On Thu, Dec 31, 2020 at 8:04 AM Strahil Nikolov via Users <
users@ovirt.org> wrote:
Are you using E1000 on the VMs or on the Host ?
If it's the second , you should change the hardware .
I have never used e1000 for VMs as it is an old tech. Better to install the virtio drivers and then use the virtio type of NIC.
Best Regards,
Strahil Nikolov
[snip]
Hi folks,
Happy holidays.
I'm having an urgent problem :smile: .
I've installed oVirt 4.4.2 on CentOS 8.2 and then created several Windows 7 vms for stress testing. I found that the heavy network load would lead to the e1000 net card NOT able to receive packets, it seemed totally blocked. In the meantime, packet sending was fine.
Only re-enabling the net card can restore the network. Has anyone also had this problem? Looking forward to your insights.
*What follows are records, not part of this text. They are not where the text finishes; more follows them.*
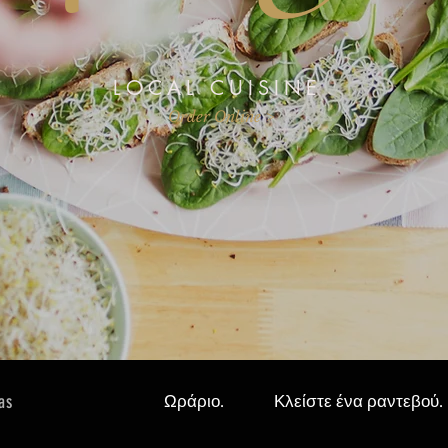
LOCAL CUISINE
Order Online >
as
Ωράριο.
Κλείστε ένα ραντεβού.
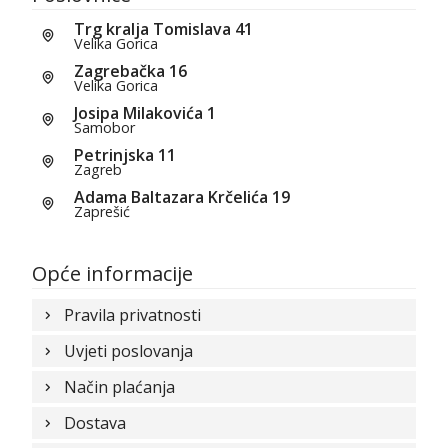
Trg kralja Tomislava 41
Velika Gorica
Zagrebačka 16
Velika Gorica
Josipa Milakovića 1
Samobor
Petrinjska 11
Zagreb
Adama Baltazara Krčelića 19
Zaprešić
Opće informacije
Pravila privatnosti
Uvjeti poslovanja
Način plaćanja
Dostava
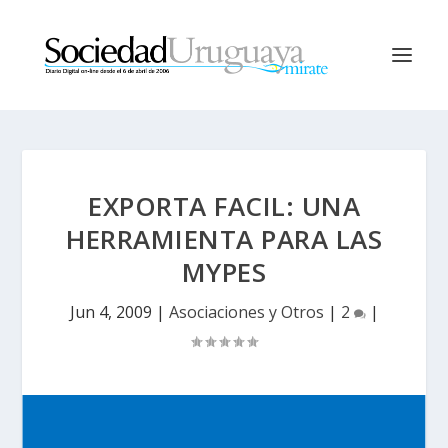
EXPORTA FACIL: UNA
HERRAMIENTA PARA LAS
MYPES
Jun 4, 2009
|
Asociaciones y Otros
|
2
|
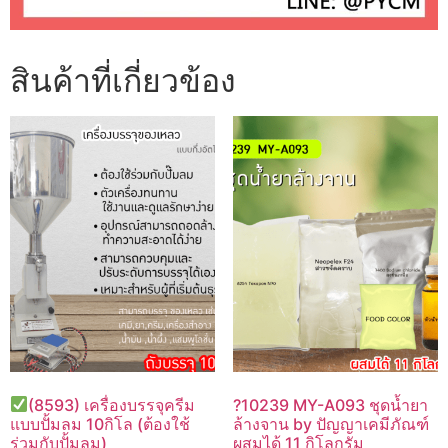
สินค้าที่เกี่ยวข้อง
(8593) เครื่องบรรจุครีม
?10239 MY-A093 ชุดน้ำยา
แบบปั้มลม 10กิโล (ต้องใช้
ล้างจาน by ปัญญาเคมีภัณฑ์
ร่วมกับปั้มลม)
ผสมได้ 11 กิโลกรัม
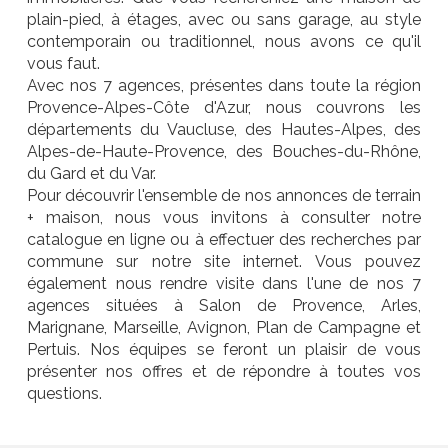
plain-pied, à étages, avec ou sans garage, au style
contemporain ou traditionnel, nous avons ce qu'il
vous faut.
Avec nos 7 agences, présentes dans toute la région
Provence-Alpes-Côte d'Azur, nous couvrons les
départements du Vaucluse, des Hautes-Alpes, des
Alpes-de-Haute-Provence, des Bouches-du-Rhône,
du Gard et du Var.
Pour découvrir l'ensemble de nos annonces de terrain
+ maison, nous vous invitons à consulter notre
catalogue en ligne ou à effectuer des recherches par
commune sur notre site internet. Vous pouvez
également nous rendre visite dans l'une de nos 7
agences situées à Salon de Provence, Arles,
Marignane, Marseille, Avignon, Plan de Campagne et
Pertuis. Nos équipes se feront un plaisir de vous
présenter nos offres et de répondre à toutes vos
questions.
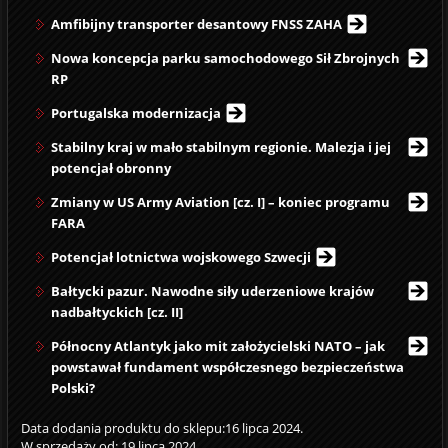
Amfibijny transporter desantowy FNSS ZAHA
Nowa koncepcja parku samochodowego Sił Zbrojnych
RP
Portugalska modernizacja
Stabilny kraj w mało stabilnym regionie. Malezja i jej
potencjał obronny
Zmiany w US Army Aviation [cz. I] – koniec programu
FARA
Potencjał lotnictwa wojskowego Szwecji
Bałtycki pazur. Nawodne siły uderzeniowe krajów
nadbałtyckich [cz. II]
Północny Atlantyk jako mit założycielski NATO – jak
powstawał fundament współczesnego bezpieczeństwa
Polski?
Data dodania produktu do sklepu:16 lipca 2024.
W sprzedaży od: 19 lipca 2024.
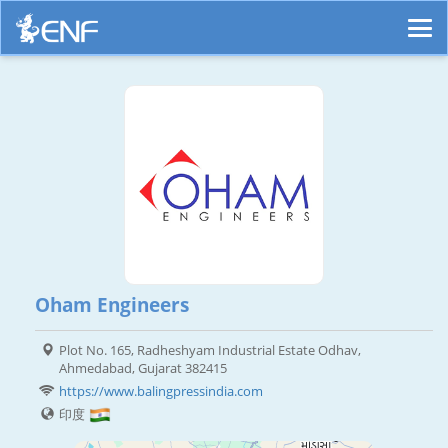
Oham Engineers
Plot No. 165, Radheshyam Industrial Estate Odhav,
Ahmedabad, Gujarat 382415
https://www.balingpressindia.com
印度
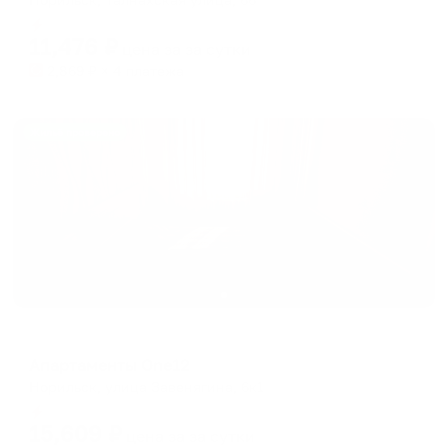
Мгновенное бронирование
11,476
₽
цена за
за сутки
2,869
₽ × 4 платежа
Жильё проверено
Апартаменты в разных районах города
Апартаменты One12
Норильск, улица Завенягина, 6к1
Мгновенное бронирование
15,609
₽
цена за
за сутки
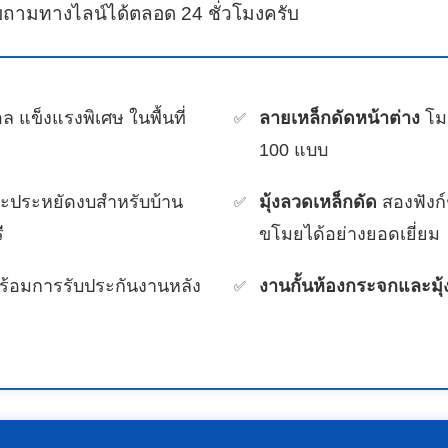
ถามทางไลน์ได้ตลอด 24 ชั่วโมงครับ
ล แข็งแรงพิเศษ ในพื้นที่
ลายเหล็กดัดหน้าต่าง
โมเ
100 แบบ
ละประหยัดงบสำหรับบ้าน
มุ้งลวดเหล็กดัด
สองฟังก์
ี
ขโมยได้อย่างยอดเยี่ยม
ร้อมการรับประกันงานหลัง
งานกั้นห้องกระจกและมุ้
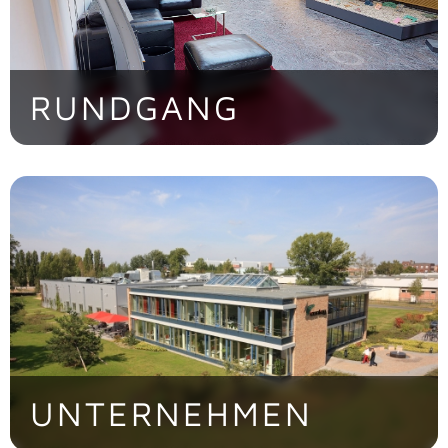
RUNDGANG
Entdecken Sie die CONTAG AG im
virtuellen Rundgang
> Jetzt besichtigen!
UNTERNEHMEN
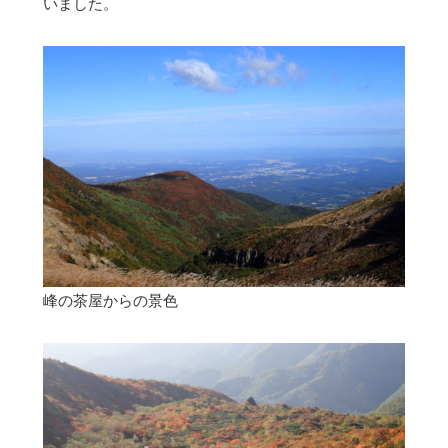
いました。
峰の茶屋からの景色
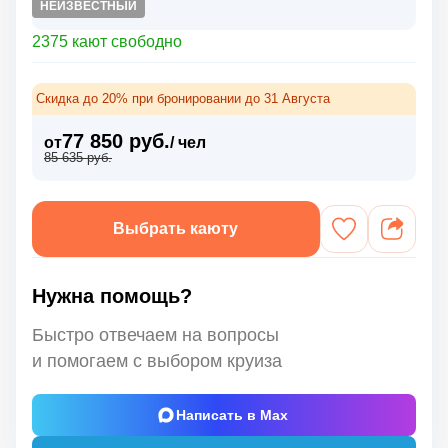
НЕИЗВЕСТНЫЙ
2375 кают свободно
Скидка до 20% при бронировании до 31 Августа
77 850 руб.
от
/ чел
85 635 руб.
Выбрать каюту
Нужна помощь?
Быстро отвечаем на вопросы
и помогаем с выбором круиза
Написать в Max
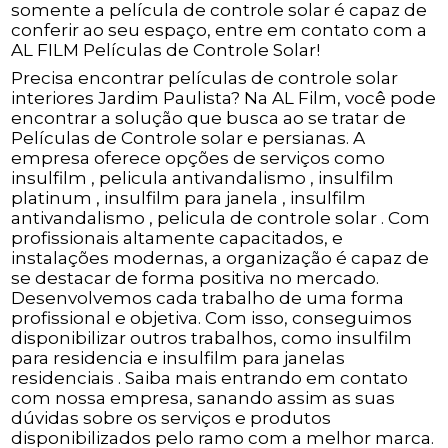
somente a película de controle solar é capaz de
conferir ao seu espaço, entre em contato com a
AL FILM Películas de Controle Solar!
Precisa encontrar películas de controle solar
interiores Jardim Paulista? Na AL Film, você pode
encontrar a solução que busca ao se tratar de
Películas de Controle solar e persianas. A
empresa oferece opções de serviços como
insulfilm , pelicula antivandalismo , insulfilm
platinum , insulfilm para janela , insulfilm
antivandalismo , pelicula de controle solar . Com
profissionais altamente capacitados, e
instalações modernas, a organização é capaz de
se destacar de forma positiva no mercado.
Desenvolvemos cada trabalho de uma forma
profissional e objetiva. Com isso, conseguimos
disponibilizar outros trabalhos, como insulfilm
para residencia e insulfilm para janelas
residenciais . Saiba mais entrando em contato
com nossa empresa, sanando assim as suas
dúvidas sobre os serviços e produtos
disponibilizados pelo ramo com a melhor marca.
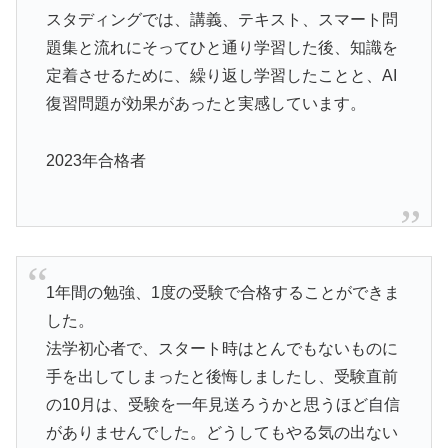
スタディングでは、講義、テキスト、スマート問
題集と流れにそってひと通り学習した後、知識を
定着させるために、繰り返し学習したことと、AI
復習問題が効果があったと実感しています。
2023年合格者
1年間の勉強、1度の受験で合格することができま
した。
法学初心者で、スタート時はとんでもないものに
手を出してしまったと後悔しましたし、受験直前
の10月は、受験を一年見送ろうかと思うほど自信
がありませんでした。どうしてもやる気の出ない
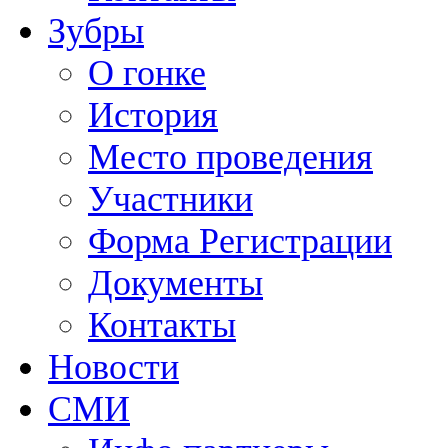
Зубры
О гонке
История
Место проведения
Участники
Форма Регистрации
Документы
Контакты
Новости
СМИ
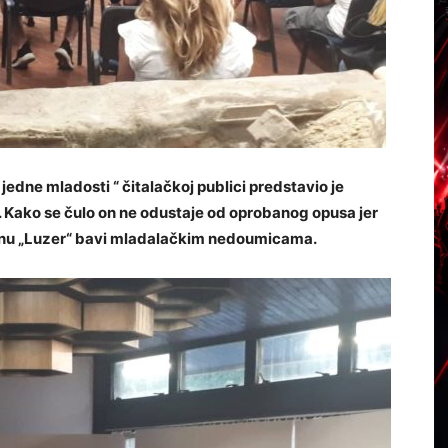
edne mladosti “ čitalačkoj publici predstavio je
. Kako se čulo on ne odustaje od oprobanog opusa jer
nu „Luzer“ bavi mladalačkim nedoumicama.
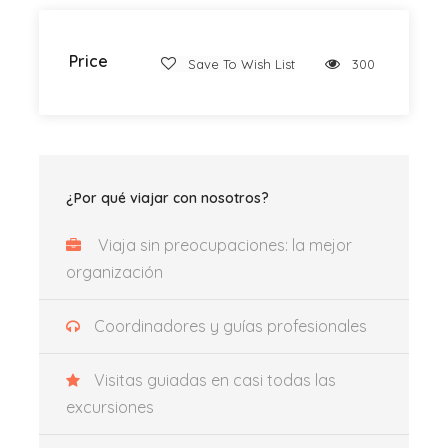
mágica aventura de verano!
IMPORTANTE:
Price
Save To Wish List
300
Se requiere el uso de calzado cerrado.
Las personas con alergias o afecciones
médicas deben llevar su medicación habitual o
¿Por qué viajar con nosotros?
de emergencia, especialmente quienes sean
alérgicos a las picaduras de abeja.
Viaja sin preocupaciones: la mejor
organización
Coordinadores y guías profesionales
Lugar de salida y de vuelta
Estadio Mestalla, Av. Aragón 31 (
Google Map
)
Visitas guiadas en casi todas las
Hora de salida
excursiones
Recibirás toda la información en el correo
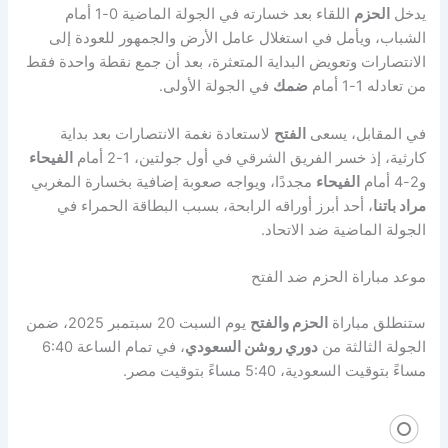
يدخل
الحزم
اللقاء بعد خسارته في الجولة الماضية 0-1 أمام
الشباب، ويأمل في استغلال عامل الأرض والجمهور للعودة إلى
الانتصارات وتعويض البداية المتعثرة، بعد أن جمع نقطة واحدة فقط
من تعادله 1-1 أمام
ضمك
في الجولة الأولى.
في المقابل، يسعى
الفتح
لاستعادة نغمة الانتصارات بعد بداية
كارثية، إذ خسر الفريق الشرقي في أول جولتين، 1-2 أمام
الفيحاء
و2-4 أمام
الفيحاء
مجددًا، ويواجه صعوبة إضافية بخسارة المغربي
مراد باتنا
، أحد أبرز أوراقه الرابحة، بسبب البطاقة الحمراء في
الجولة الماضية ضد الاتحاد.
موعد مباراة الحزم ضد الفتح
ستنطلق مباراة
الحزم والفتح
يوم السبت 20 سبتمبر 2025، ضمن
الجولة الثالثة من
دوري روشن السعودي
، في تمام الساعة 6:40
مساءً بتوقيت السعودية، 5:40 مساءً بتوقيت مصر.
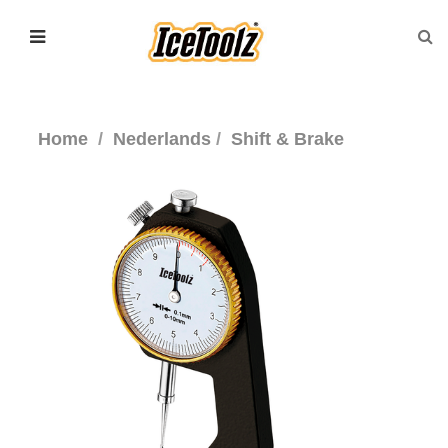
Home
Nederlands
Shift & Brake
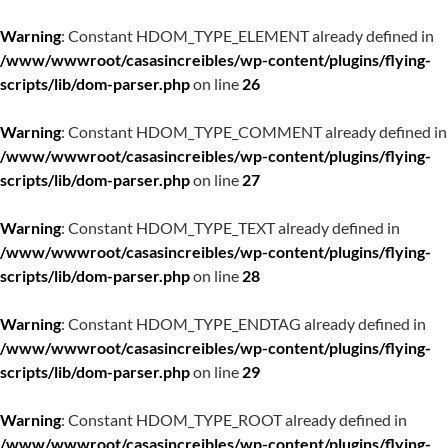
Warning
: Constant HDOM_TYPE_ELEMENT already defined in
/www/wwwroot/casasincreibles/wp-content/plugins/flying-
scripts/lib/dom-parser.php
on line
26
Warning
: Constant HDOM_TYPE_COMMENT already defined in
/www/wwwroot/casasincreibles/wp-content/plugins/flying-
scripts/lib/dom-parser.php
on line
27
Warning
: Constant HDOM_TYPE_TEXT already defined in
/www/wwwroot/casasincreibles/wp-content/plugins/flying-
scripts/lib/dom-parser.php
on line
28
Warning
: Constant HDOM_TYPE_ENDTAG already defined in
/www/wwwroot/casasincreibles/wp-content/plugins/flying-
scripts/lib/dom-parser.php
on line
29
Warning
: Constant HDOM_TYPE_ROOT already defined in
/www/wwwroot/casasincreibles/wp-content/plugins/flying-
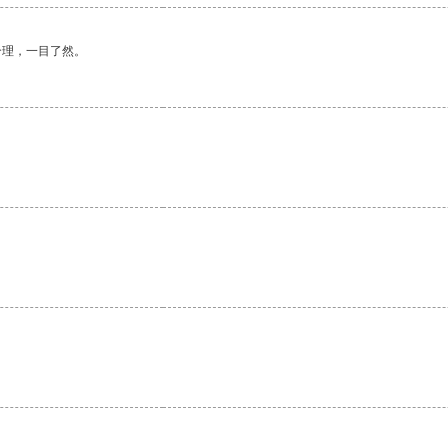
合理，一目了然。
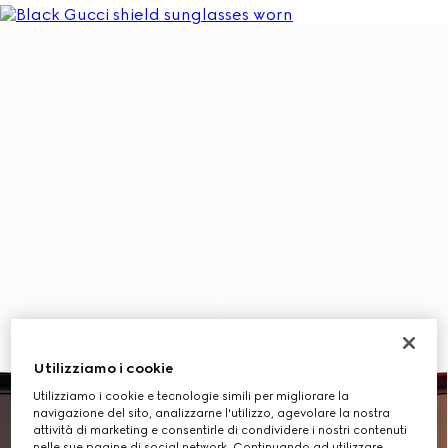
Utilizziamo i cookie
Utilizziamo i cookie e tecnologie simili per migliorare la
navigazione del sito, analizzarne l'utilizzo, agevolare la nostra
attività di marketing e consentirle di condividere i nostri contenuti
nelle sue pagine di social network. Continuando ad utilizzare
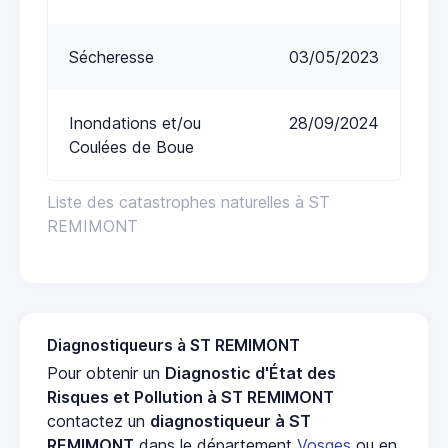
Sécheresse
03/05/2023
Inondations et/ou
28/09/2024
Coulées de Boue
Liste des catastrophes naturelles à ST
REMIMONT
Diagnostiqueurs à ST REMIMONT
Pour obtenir un
Diagnostic d'État des
Risques et Pollution à ST REMIMONT
contactez un
diagnostiqueur à ST
REMIMONT
dans le département
Vosges
ou en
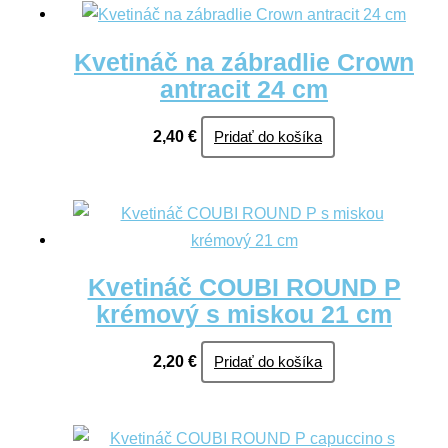
Kvetináč na zábradlie Crown
antracit 24 cm
2,40
€
Pridať do košíka
Kvetináč COUBI ROUND P
krémový s miskou 21 cm
2,20
€
Pridať do košíka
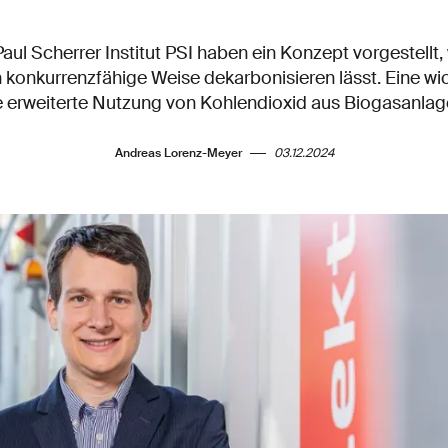
l Scherrer Institut PSI haben ein Konzept vorgestellt, 
h konkurrenzfähige Weise dekarbonisieren lässt. Eine wic
e erweiterte Nutzung von Kohlendioxid aus Biogasanlag
Andreas Lorenz-Meyer
03.12.2024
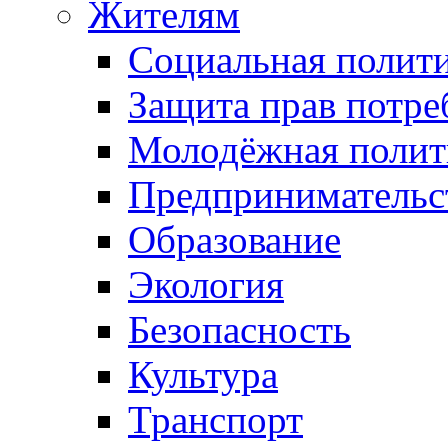
Жителям
Социальная полит
Защита прав потре
Молодёжная полит
Предпринимательс
Образование
Экология
Безопасность
Культура
Транспорт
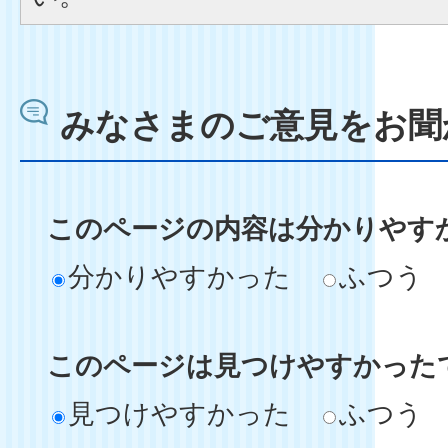
みなさまのご意見をお聞
このページの内容は分かりやす
分かりやすかった
ふつう
このページは見つけやすかった
見つけやすかった
ふつう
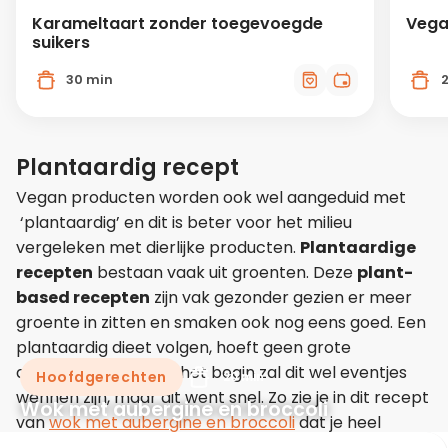
Karameltaart zonder toegevoegde
Vega
suikers
30 min
Plantaardig recept
Vegan producten worden ook wel aangeduid met
‘plantaardig’ en dit is beter voor het milieu
vergeleken met dierlijke producten.
Plantaardige
recepten
bestaan vaak uit groenten. Deze
plant-
based recepten
zijn vak gezonder gezien er meer
groente in zitten en smaken ook nog eens goed. Een
plantaardig dieet volgen, hoeft geen grote
aanpassing te zijn. In het begin zal dit wel eventjes
Hoofdgerechten
20 min
wennen zijn, maar dit went snel. Zo zie je in dit recept
Wok met aubergine en broccoli
van
wok met aubergine en broccoli
dat je heel
gemakkelijk plantaardig kan eten!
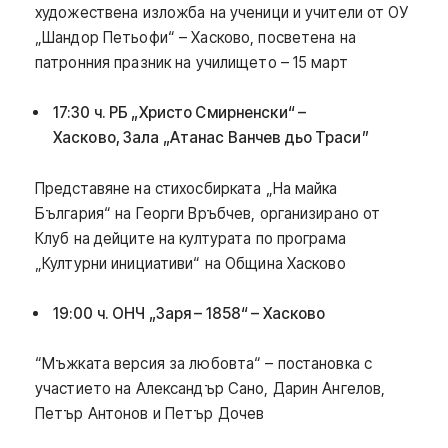
художествена изложба на ученици и учители от ОУ
„Шандор Петьофи“ – Хасково, посветена на
патронния празник на училището – 15 март
17:30 ч. РБ „Христо Смирненски“ –
Хасково, Зала „Атанас Ванчев дьо Траси”
Представяне на стихосбирката „На майка
България“ на Георги Връбчев, организирано от
Клуб на дейците на културата по програма
„Културни инициативи“ на Община Хасково
19:00 ч. ОНЧ „Заря – 1858“ – Хасково
“Мъжката версия за любовта“ – постановка с
участието на Александър Сано, Дарин Ангелов,
Петър Антонов и Петър Дочев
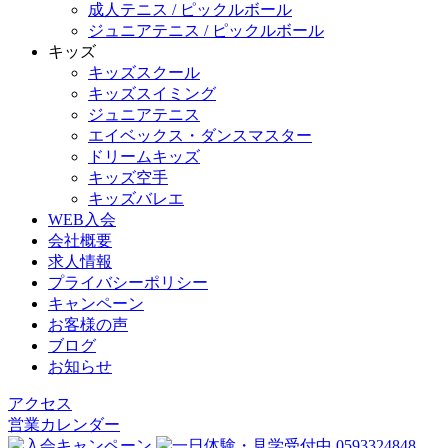
成人テニス / ピックルボール
ジュニアテニス / ピックルボール
キッズ
キッズスクール
キッズスイミング
ジュニアテニス
エイベックス・ダンスマスター
ドリームキッズ
キッズ空手
キッズバレエ
WEB入会
会社概要
求人情報
プライバシーポリシー
キャンペーン
お客様の声
ブログ
お知らせ
アクセス
営業カレンダー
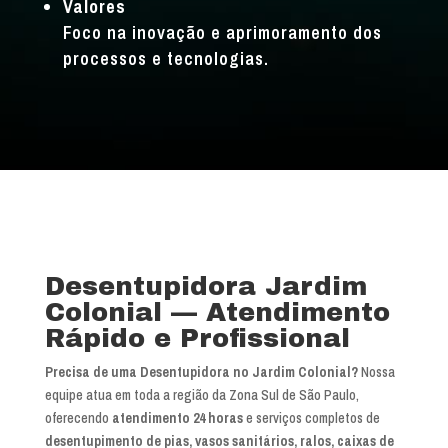
Valores
Foco na inovação e aprimoramento dos
processos e tecnologias.
Desentupidora Jardim
Colonial — Atendimento
Rápido e Profissional
Precisa de uma Desentupidora no Jardim Colonial?
Nossa
equipe atua em toda a região da Zona Sul de São Paulo,
oferecendo
atendimento 24 horas
e serviços completos de
desentupimento de pias, vasos sanitários, ralos, caixas de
Much appreciated.
Best regards,
Joey
You should follow what described here that seems somehow updated because the previously "oVirt Guest Tools" iso is no longer referred there.
In practice you have to install the virtio-win rpm package on your engine (now at 1.9.14.4 version) and then upload the file /usr/share/virtio-win/virtio-win.iso (actually a link to the exact release version file) as a disk to a storage domain
Then you can attach the iso to the VM and inside the iso you will find under the NetKVM directory some subdirs for the different os versions and w7 (with both x86 and amd64 subdirs) is still there.
To use drivers for paravirtualized network devices you have to choose VirtIO as the type of the network interface in web admin gui for the VM and probably reconfigure it inside the OS because it will be detected as a new one and will lose previous configuration.
You can also use (at install time or later) paravirtualized drivers for disks.